A reader's response to an editorial from the American Farm Bureau Federation on the estate tax and cash positions of farmers. 

Many farm commentators have intentionally mislead farmers and ranchers on the effects of the present federal estate tax in order to stimulate support for its elimination as proposed by the Trump administration and the wealthiest in our society.

The estate tax in 2017 only is applicable for gross assets (at present market value at the time of the estate) greater than $5.49 million of the estate of one individual and $10.98 million inclusive of the individual’s spouse.  Further, In the case of a qualifying family farm, (IRC 2032A) allows an inflation-adjusted reduction from value of up to $1,120,000 in 2017 as part of the exclusion for family farms, and $1,140,000 in 2018.  Thus, an estate of a farm in 2017 would be exempt from any estate tax up to $12.1 million for a married farmer.

How many farm estates actually pay an estate tax?  

According to IRS data, in 2016 only 12,411 estate tax returns were filed for all estates, inclusive of farm and other.  Of those, 5,219 taxpayers actually paid an estate tax.  Of the 5,219, there were only 682 farms nationally and they paid estate taxes on $2.77 billion farm assets, which average $4.1 million in taxable assets per farm.  The estate tax for all estate tax filers paid an actual rate of 16.97% on the total estate, not the 40% that general regulations note for the taxable assets only.

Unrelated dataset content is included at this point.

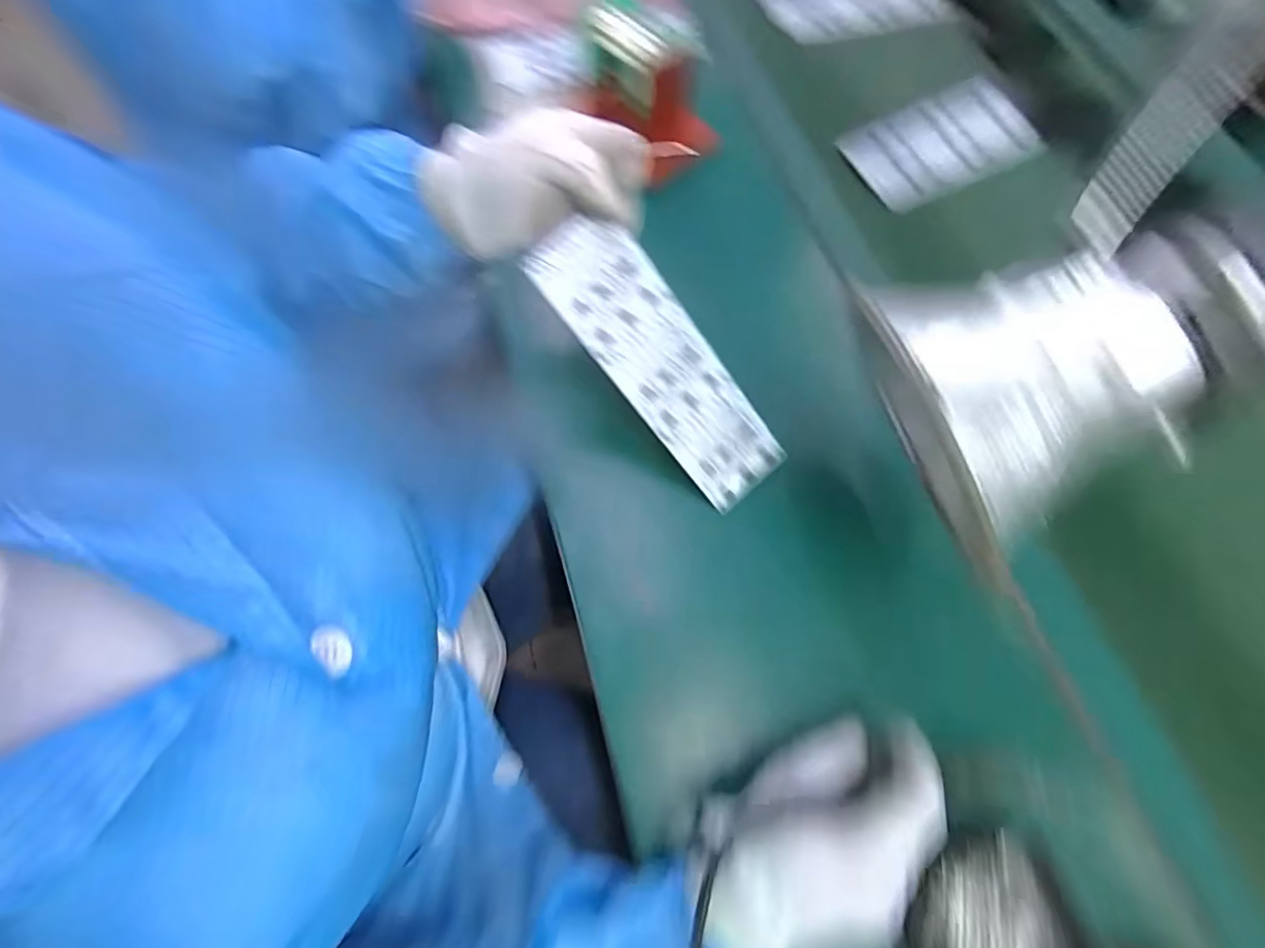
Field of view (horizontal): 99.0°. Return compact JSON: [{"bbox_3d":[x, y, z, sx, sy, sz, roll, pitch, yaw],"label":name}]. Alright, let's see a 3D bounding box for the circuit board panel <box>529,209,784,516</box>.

The Tax Policy Center forecasts that in 2017, of the 2.7 million estates, only 5,500 (0.2 percent) will owe any tax.  Of those 5,500, only 80, or 1.5 percent, would be classified as small farms or businesses.

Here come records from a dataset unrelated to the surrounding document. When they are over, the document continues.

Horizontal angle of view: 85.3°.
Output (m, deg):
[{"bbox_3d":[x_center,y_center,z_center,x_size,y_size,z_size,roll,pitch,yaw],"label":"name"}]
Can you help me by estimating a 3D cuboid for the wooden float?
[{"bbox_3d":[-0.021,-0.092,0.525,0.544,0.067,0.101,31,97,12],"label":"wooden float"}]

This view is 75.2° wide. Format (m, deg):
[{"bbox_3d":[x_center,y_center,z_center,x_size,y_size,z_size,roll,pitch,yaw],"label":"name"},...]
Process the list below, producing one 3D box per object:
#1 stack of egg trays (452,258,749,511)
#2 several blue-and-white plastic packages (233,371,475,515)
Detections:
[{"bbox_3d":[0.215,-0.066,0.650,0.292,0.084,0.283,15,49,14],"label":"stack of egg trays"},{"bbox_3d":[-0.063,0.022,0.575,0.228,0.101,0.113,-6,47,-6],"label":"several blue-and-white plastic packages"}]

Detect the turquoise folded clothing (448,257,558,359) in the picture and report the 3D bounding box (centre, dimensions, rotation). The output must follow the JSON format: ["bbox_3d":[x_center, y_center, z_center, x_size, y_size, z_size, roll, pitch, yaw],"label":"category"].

Based on survey data of dairy farms in northeast Wisconsin, in 2016 roughly less than six percent of dairy farms may have some estate tax liability and they would average about $4.3 million in taxable assets over the $10.98 million without the family farm exclusion amount. With more than two households owning these farms, though, there is a strong probability that no estate taxes might be owed.  That means that more than 94 percent of dairy farmers would face no estate tax liability.  We can probably extrapolate that this holds more or less similarly for other types of Wisconsin farms and possibly nationally.

Anyone owning more than $10.9 million in estate assets is absolutely wealthy.  We farmers should not deceive ourselves.  Of the aforenoted dairy farms, average net worth (total assets minus debt) of farm assets exceeded $8 million in 2016.  This easily puts these farmers’ wealth in the top five percent of US households.  

While average US household wealth in 2016 amounted to about $717,000 ($90.2 trillion/125.8 million households), the net worth of the top five percent of US households held 65 percent of all US household wealth, but the bottom 95 percent owned only 35 percent.  (See GW Domhoff, “”Wealth, Income, and Power,” U. of California.)

So why should the top one percent not pay an estate tax?  No capital gains tax is applied on estate assets, but retirees living on fixed income and savings must continue to pay capital gains tax on that income.  These assets, not unlike those of farmers, took several generations to accumulate.  

Without the estate tax, which has absolutely no effect on more than 94 percent of farmers, maldistribution of income will accelerate such that the top five percent get astronomical gains in wealth and income while the remainder is left holding the bag.  Data from the US Census Bureau and the IRS clearly demonstrate this over the past 40 years.

If estate taxes are eliminated, increasing concentration in farmland will continue and more of our fellow farmers or their descendants will be pushed out. As of now, the estate-tax elimination will deprive the US Treasury of more than $183 billion in revenue over the next 10 years.  The rest of us will have to make up for that shortfall.